** DOCUMENT SECTION **
In this case, the neoconservatives created "Islamofascism" to smuggle in a supposed motive, that of controlling governments, under a generalized (and encouraged) American revulsion to Islam. That emotive-religious cover, rarely admitted to, itself has several components: Fear of "the other," itself a dark side to religious motivations in general since this continent was settled. A long-standing revulsion in "Christendom" to Islam, extending back to before the Crusades. And partiality, along with unearned guilt, in regard to ameliorating what the Jews have suffered, especially those in 20th-Century Europe.

The covering emotive gloss is itself suspect, but the premise it hides is one that makes no historical or practical sense: That movements (if they can be called that) such as al-Qaeda want "fascism." They want nothing of the kind. The leaders have two broad political goals: Sharia law (far from universally held), and a removal of Western military forces and manipulations from their lands (emphatically universally held).

** DATASET SECTION **

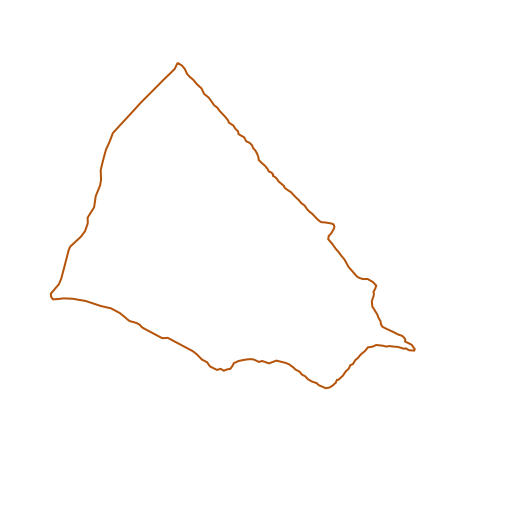 Abassiya, South Kordufan, Sudan (Robinson projection), rotated 298°
{"feature_id": "16777658B19857105557319", "entity_name": "Abassiya", "entity_type": "district", "adm_level": 2, "iso_a3": "SDN", "parent_name": "Sudan", "parent_adm1": "South Kordufan", "projection": "robinson", "projection_center": [31.282, 12.232], "detail": "fine", "context": "isolated", "style": "outline", "palette": "amber", "viewbox_px": 512, "rotation_deg": 298, "n_neighbors": 0, "source": "geoboundaries", "source_scale": "gbopen_adm2", "svg_char_len": 3741}
<svg xmlns="http://www.w3.org/2000/svg" viewBox="0 0 512 512"><g transform="rotate(298 256 256)"><path d="M389.2,96.2L387.1,96.2L385.5,96.3L383.1,96.4L377.9,94.8L369.6,92.1L365.6,90.8L364.3,90.5L358.4,88.7L355.7,87.9L349.8,86.1L337.0,82.2L328.3,80.0L314.4,76.4L309.3,75.0L307.4,74.5L297.2,71.9L292.8,72.5L289.2,73.0L279.7,73.6L275.8,74.4L274.1,74.8L268.0,76.2L258.8,78.6L250.6,83.4L245.0,85.2L233.6,86.4L223.0,90.2L212.0,89.4L210.4,89.5L208.3,90.8L206.6,91.8L204.9,92.3L199.4,93.1L197.7,93.4L190.7,92.3L181.3,89.0L181.1,88.9L180.8,88.9L178.4,88.0L177.1,87.6L175.4,87.6L172.6,88.0L167.2,89.3L154.4,92.4L152.0,92.9L149.6,93.5L144.4,94.7L138.6,95.2L128.6,93.0L127.1,92.7L126.5,92.5L124.0,94.1L122.5,96.7L122.4,97.0L122.9,97.9L123.9,99.6L126.2,103.1L128.0,105.6L129.0,107.4L130.3,110.3L132.2,114.2L133.9,119.4L136.3,126.7L138.1,137.2L138.9,141.9L139.0,142.4L139.5,144.4L140.0,146.2L140.8,149.3L141.6,151.9L141.7,152.2L141.7,154.7L141.7,159.0L141.7,159.8L141.7,162.6L140.7,167.5L140.6,168.1L140.3,169.7L140.1,170.3L139.7,172.2L139.4,173.6L139.2,174.8L139.2,175.0L139.9,177.8L140.5,180.8L140.6,181.4L140.8,181.9L140.7,183.1L140.7,183.8L140.7,185.7L140.5,186.3L140.2,186.9L139.5,188.8L139.5,190.6L139.4,190.6L139.4,191.2L139.4,211.8L142.3,216.5L142.3,244.8L141.4,249.9L139.2,256.8L139.2,262.7L136.9,267.3L137.1,275.0L139.8,277.8L139.6,281.4L142.3,283.7L144.3,286.3L147.9,286.8L151.1,286.8L153.1,288.4L155.1,289.9L158.1,293.5L160.1,296.1L162.1,299.1L163.5,302.2L163.7,305.0L163.9,308.4L166.2,310.7L167.3,317.9L169.2,319.6L173.2,323.1L175.6,332.6L175.7,334.4L175.9,336.1L175.4,339.2L175.0,342.0L174.3,344.0L174.3,346.7L174.3,348.9L172.9,352.0L172.9,354.0L172.9,355.8L172.2,358.0L171.6,359.7L171.4,364.3L171.9,367.4L172.3,369.2L171.8,370.6L171.4,372.0L171.6,374.5L171.8,376.4L171.9,378.2L172.0,379.7L173.4,381.4L174.3,382.6L176.2,383.7L177.4,384.4L178.8,384.9L179.9,385.3L181.3,385.9L182.8,385.8L184.6,385.6L185.5,386.9L187.6,387.7L188.8,388.1L191.4,389.0L193.4,389.1L194.6,389.2L196.6,389.5L198.4,390.3L200.4,390.8L202.0,390.7L203.8,390.5L206.1,392.3L208.4,392.4L210.8,392.6L213.9,393.9L216.6,394.4L218.7,394.9L220.9,395.8L223.4,396.9L225.6,397.3L227.9,397.7L229.6,400.1L230.8,401.6L232.3,402.7L233.8,403.9L235.1,407.0L236.3,410.0L237.2,413.6L239.2,416.2L240.3,419.3L241.4,421.8L242.3,423.9L243.0,427.2L243.5,430.1L244.8,431.6L244.7,433.7L244.6,435.2L245.7,437.8L246.8,440.1L248.4,439.8L248.9,438.5L250.5,435.7L250.7,433.4L250.5,427.8L252.3,427.0L253.4,425.2L254.1,422.6L253.4,418.0L253.4,413.4L252.9,404.9L252.9,400.8L254.1,398.7L257.0,396.4L259.0,393.1L261.5,390.3L263.1,387.4L264.6,385.1L265.8,382.6L270.1,379.7L273.0,379.0L275.5,378.7L277.9,377.9L279.5,376.6L283.1,376.6L286.3,376.1L287.9,371.5L288.1,365.3L285.8,361.2L285.2,357.6L285.2,355.1L286.3,352.0L287.9,347.9L289.7,343.0L291.9,339.7L294.4,335.8L296.2,331.4L298.4,326.8L299.8,323.0L302.5,317.6L304.7,311.9L307.9,310.8L310.4,311.6L313.5,311.9L316.9,311.9L318.9,311.4L320.3,309.6L320.1,307.3L318.9,303.7L317.8,300.6L316.5,297.8L316.7,295.4L317.4,292.4L318.7,288.8L319.8,285.4L320.1,282.9L321.2,279.3L323.4,275.2L323.9,271.3L325.5,267.4L326.6,263.3L327.5,260.5L328.8,256.9L329.1,253.1L329.7,249.2L330.9,247.9L331.8,244.1L332.4,241.0L334.0,238.2L334.7,235.6L334.7,233.3L336.0,232.8L336.9,230.5L336.7,227.6L338.3,225.3L339.9,221.5L340.8,217.4L342.1,213.3L344.4,211.7L346.9,208.9L348.7,206.1L350.0,202.7L352.0,200.4L352.9,197.3L352.7,193.5L355.2,189.8L355.4,183.4L357.7,181.6L358.6,178.2L360.6,174.6L361.0,169.5L362.6,167.7L364.4,163.6L366.9,156.1L368.9,152.0L369.4,148.4L371.6,144.1L373.6,140.0L374.8,134.0L378.4,129.2L379.9,123.3L382.2,117.6L383.1,113.2L384.4,109.7L387.6,105.5L389.4,101.2L389.5,98.7L389.6,97.1L389.3,97.1L389.2,96.2Z" fill="none" stroke="#b45309" stroke-width="2"/></g></svg>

** EXERCISE DIRECTIONS **
Turn the paragraph of the passage on "Islamofascism" that starts "In this case, the neoconservatives" into a short bulleted list that keeps its main points.

** FULL RESPONSE **
- Neoconservatives created "Islamofascism" to slip in a supposed motive, controlling governments, under a broad and encouraged American revulsion to Islam.
- This emotive-religious cover, rarely admitted, has several parts:
  - Fear of "the other," a dark side of religious motives since this continent was settled
  - A long-standing revulsion to Islam in "Christendom," going back to before the Crusades
  - Partiality and unearned guilt about easing what the Jews have suffered, especially in 20th-century Europe